Hardware project source files
--------------------------------

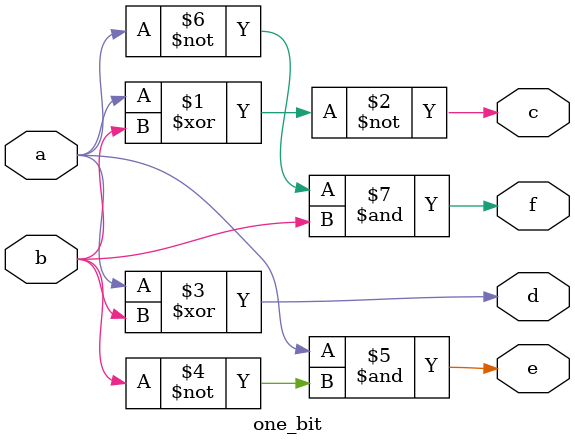
<source format=v>
`timescale 1ns / 1ps

module one_bit(
   input a,
   input b,
   output c,
   output d,
   output e,
   output f
    );
    
assign c = ~(a^b);
assign d = a^b;
assign e = a&(~b);
assign f = (~a)&b;
endmodule

</source>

--------------------------------

Instruction:
All entries are to be duplicated exactly, with the pictures left out.

Task answer:
<source format=v>
`timescale 1ns / 1ps

module one_bit(
   input a,
   input b,
   output c,
   output d,
   output e,
   output f
    );
    
assign c = ~(a^b);
assign d = a^b;
assign e = a&(~b);
assign f = (~a)&b;
endmodule

</source>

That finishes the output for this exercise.